AuAll: What results do you see from publishing your books openly? What do you see as the pros and cons of embracing this model?

BB: I think the main result of using the open access model is that a lot more people have used the book and so maybe it has had more influence than it otherwise might have. Another result is that the open access model seems to create a different relationship between authors and their readers. The book is offered as a kind of gift (it’s not exactly a birthday present!—but still it’s something human-made, meaningful, and useful that is happily given away). Readers are maybe a little more gentle in their attitude to the book, and maybe a little more prone to write me with corrections, suggestions, and kind words of thanks.

More generally, I hope that publishing the book openly is part of a broader trend in academics towards open access. I very much support the adoption of the principle that if a book or other work of scholarship is not made available through open access, it should not be considered a “publication” for purposes of things like academic tenure or promotion. If royalties were a significant part of how academics support themselves, I’d think differently, but they’re not. It’s especially weird (and disheartening) to see so many academic books in the humanities that advance strongly progressive views but that the author publishes under a traditional closed-access (and even for-profit) model—with the result that at best 1% of the world will have any real access to the book.
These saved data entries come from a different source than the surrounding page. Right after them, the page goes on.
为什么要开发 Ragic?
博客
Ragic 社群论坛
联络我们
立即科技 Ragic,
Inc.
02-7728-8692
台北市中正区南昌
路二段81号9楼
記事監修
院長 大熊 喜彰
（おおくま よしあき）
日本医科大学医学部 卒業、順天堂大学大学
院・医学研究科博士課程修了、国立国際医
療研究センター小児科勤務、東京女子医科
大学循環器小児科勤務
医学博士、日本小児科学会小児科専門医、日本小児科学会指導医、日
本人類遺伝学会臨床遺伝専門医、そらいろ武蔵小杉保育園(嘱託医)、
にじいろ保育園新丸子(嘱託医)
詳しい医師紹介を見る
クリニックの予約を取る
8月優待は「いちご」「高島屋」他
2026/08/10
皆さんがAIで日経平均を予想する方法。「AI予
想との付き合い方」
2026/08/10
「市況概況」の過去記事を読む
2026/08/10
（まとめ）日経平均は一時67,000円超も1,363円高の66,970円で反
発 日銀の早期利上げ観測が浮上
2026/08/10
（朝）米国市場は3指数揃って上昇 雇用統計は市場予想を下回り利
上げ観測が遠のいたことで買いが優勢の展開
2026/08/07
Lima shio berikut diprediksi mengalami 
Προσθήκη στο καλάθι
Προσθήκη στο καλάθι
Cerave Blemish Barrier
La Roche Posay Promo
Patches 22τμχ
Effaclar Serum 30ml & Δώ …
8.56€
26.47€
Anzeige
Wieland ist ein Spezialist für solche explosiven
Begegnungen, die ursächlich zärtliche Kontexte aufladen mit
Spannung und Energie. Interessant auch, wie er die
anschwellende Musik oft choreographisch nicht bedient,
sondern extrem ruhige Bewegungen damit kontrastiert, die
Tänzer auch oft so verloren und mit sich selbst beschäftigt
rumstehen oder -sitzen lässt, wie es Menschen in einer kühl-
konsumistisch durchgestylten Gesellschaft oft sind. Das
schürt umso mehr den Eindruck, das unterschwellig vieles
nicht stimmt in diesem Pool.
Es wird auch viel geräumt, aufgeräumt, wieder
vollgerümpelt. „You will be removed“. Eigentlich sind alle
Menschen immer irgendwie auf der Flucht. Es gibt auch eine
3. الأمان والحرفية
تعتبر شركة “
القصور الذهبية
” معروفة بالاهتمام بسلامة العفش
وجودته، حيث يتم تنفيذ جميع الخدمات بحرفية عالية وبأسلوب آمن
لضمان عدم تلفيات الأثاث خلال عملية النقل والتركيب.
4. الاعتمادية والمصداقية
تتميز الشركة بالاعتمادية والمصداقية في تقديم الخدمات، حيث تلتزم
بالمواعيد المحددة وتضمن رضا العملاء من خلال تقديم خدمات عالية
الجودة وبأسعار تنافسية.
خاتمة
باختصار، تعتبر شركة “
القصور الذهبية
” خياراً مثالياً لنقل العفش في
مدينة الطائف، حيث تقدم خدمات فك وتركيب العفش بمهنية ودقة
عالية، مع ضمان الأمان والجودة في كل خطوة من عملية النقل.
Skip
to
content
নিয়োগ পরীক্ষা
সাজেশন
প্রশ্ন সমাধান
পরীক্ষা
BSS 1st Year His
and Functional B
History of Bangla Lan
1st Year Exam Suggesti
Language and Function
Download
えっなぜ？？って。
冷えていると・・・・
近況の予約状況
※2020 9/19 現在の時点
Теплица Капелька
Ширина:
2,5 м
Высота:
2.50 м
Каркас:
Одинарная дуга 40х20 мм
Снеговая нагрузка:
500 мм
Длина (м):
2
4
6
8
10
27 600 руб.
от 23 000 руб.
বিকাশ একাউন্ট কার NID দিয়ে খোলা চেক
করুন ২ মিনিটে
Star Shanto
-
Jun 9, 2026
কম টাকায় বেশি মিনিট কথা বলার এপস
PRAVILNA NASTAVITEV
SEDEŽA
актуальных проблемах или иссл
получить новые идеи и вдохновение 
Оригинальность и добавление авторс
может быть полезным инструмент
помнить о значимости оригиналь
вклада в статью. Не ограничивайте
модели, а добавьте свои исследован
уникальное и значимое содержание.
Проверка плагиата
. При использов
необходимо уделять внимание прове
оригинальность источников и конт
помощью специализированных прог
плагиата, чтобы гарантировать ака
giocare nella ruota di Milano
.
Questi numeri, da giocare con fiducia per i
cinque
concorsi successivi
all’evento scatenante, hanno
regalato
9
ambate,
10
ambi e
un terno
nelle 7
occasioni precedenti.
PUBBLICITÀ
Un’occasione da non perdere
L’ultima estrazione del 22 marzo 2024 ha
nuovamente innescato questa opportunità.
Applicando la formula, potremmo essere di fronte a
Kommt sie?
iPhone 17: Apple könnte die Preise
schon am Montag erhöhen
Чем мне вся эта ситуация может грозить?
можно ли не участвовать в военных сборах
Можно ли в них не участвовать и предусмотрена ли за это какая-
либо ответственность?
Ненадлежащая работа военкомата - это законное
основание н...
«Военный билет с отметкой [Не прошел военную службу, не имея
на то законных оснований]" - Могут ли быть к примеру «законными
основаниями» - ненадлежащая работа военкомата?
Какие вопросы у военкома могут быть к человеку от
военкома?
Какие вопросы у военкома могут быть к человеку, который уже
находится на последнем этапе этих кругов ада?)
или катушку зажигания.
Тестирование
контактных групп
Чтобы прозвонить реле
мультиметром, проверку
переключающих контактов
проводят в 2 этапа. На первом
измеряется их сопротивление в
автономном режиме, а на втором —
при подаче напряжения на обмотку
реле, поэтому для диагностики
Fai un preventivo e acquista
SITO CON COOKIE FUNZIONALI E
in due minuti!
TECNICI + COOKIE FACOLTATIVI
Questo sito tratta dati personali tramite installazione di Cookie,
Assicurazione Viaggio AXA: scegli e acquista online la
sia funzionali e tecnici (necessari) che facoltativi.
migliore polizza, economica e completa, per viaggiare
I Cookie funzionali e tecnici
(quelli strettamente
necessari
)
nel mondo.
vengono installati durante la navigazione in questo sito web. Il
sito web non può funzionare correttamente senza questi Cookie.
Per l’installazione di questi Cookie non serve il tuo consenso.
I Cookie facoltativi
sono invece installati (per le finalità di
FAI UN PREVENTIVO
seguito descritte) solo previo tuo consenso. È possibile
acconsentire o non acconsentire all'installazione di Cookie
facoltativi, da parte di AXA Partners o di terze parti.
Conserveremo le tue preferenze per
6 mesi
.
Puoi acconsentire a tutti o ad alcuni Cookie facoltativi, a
There are definitely institutional pressures to distribute one’s work in this way, but already we’re seeing academic institutions shifting towards emphasizing open access.

AuAll: Could you share some lessons learned and/or other suggestions for authors on how they can make their works available in the ways that they want?

Even if a book author goes with a traditional closed-access publisher, it might be worthwhile to try to bargain for a contract provision in which the author can make the book available in a digital open access format at some point after the book goes out of print. This seems particularly important for scholarly works. For journal articles, try to bargain for a provision allowing the author to post a manuscript version of the article to their personal website or some equivalent repository.


Barton Beebe is the John M. Desmarais Professor of Intellectual Property Law at NYU. He specializes in the doctrinal, empirical, and cultural analysis of intellectual property law.